START Records shown
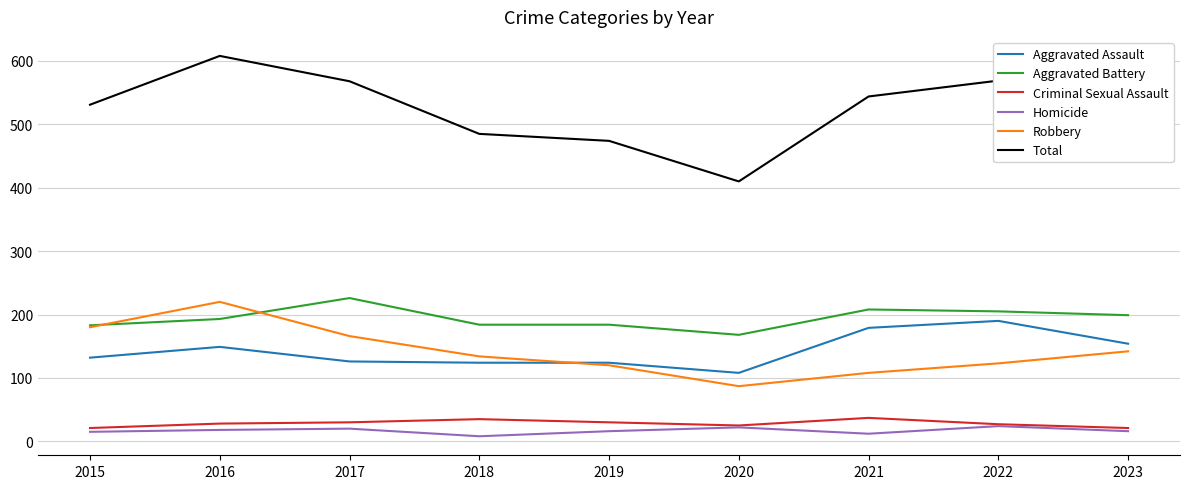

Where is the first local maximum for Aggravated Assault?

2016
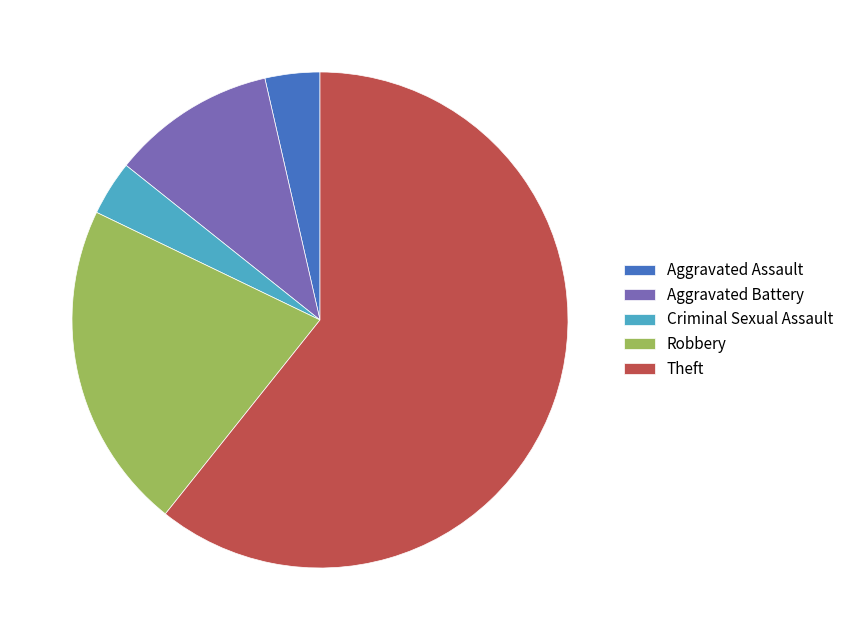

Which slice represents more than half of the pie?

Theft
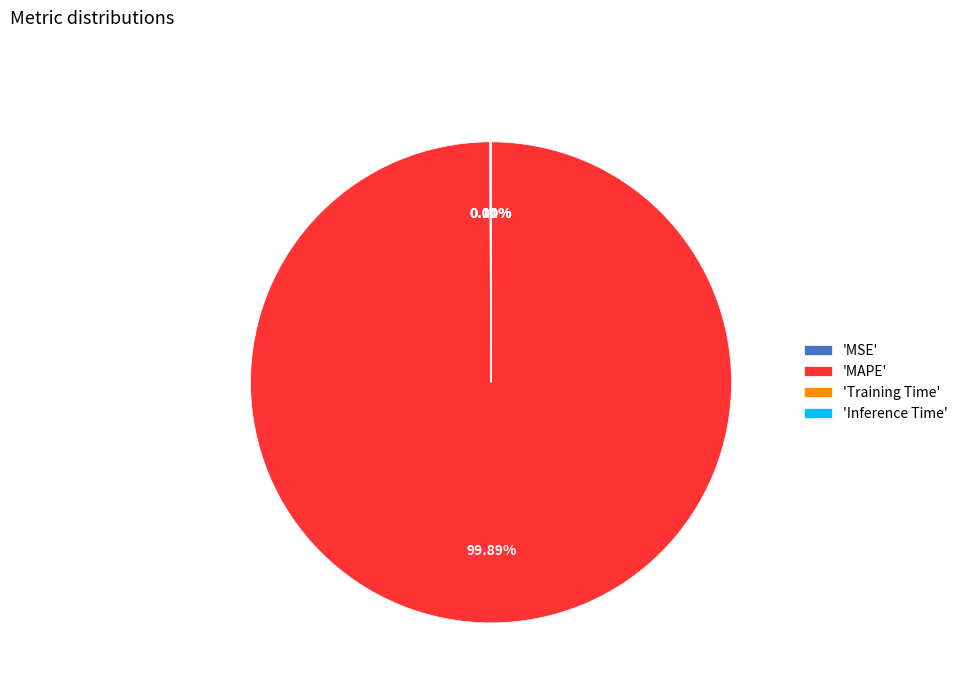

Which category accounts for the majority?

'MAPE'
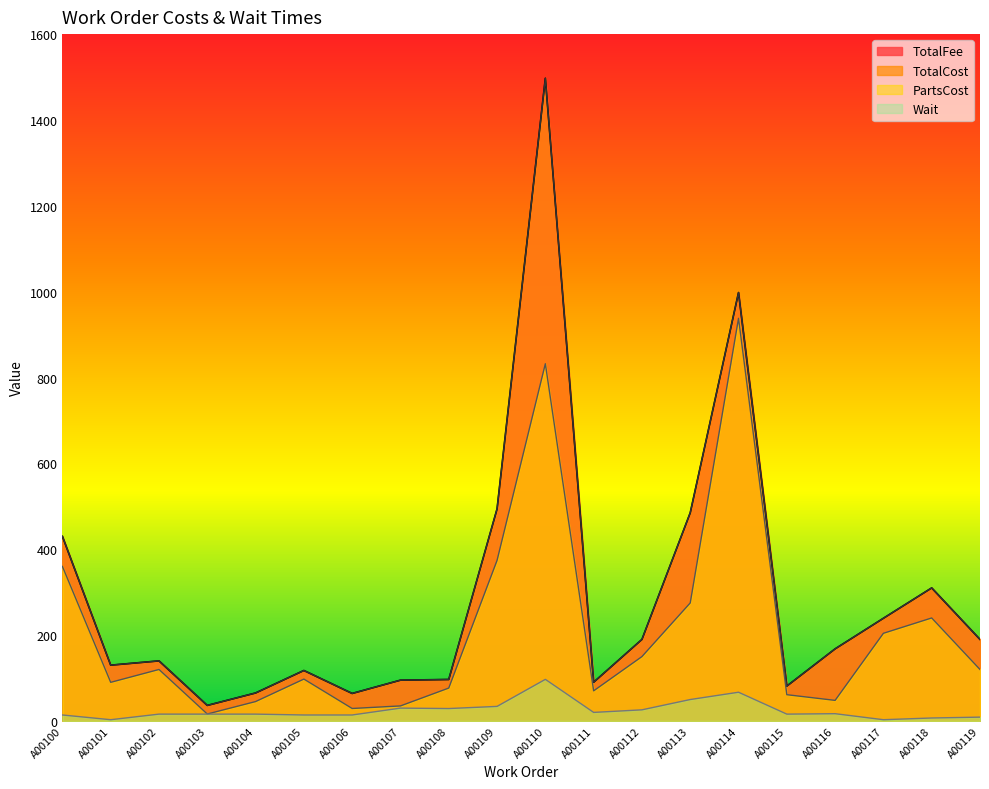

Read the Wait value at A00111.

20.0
END Records shown
◆ **Work to be completed**: Return the text of every row above verbatim, line for line, leaving the pictures out.

◆ **Output of the task**:
Where is the first local maximum for Aggravated Assault?

2016

Which slice represents more than half of the pie?

Theft

Which category accounts for the majority?

'MAPE'

Read the Wait value at A00111.

20.0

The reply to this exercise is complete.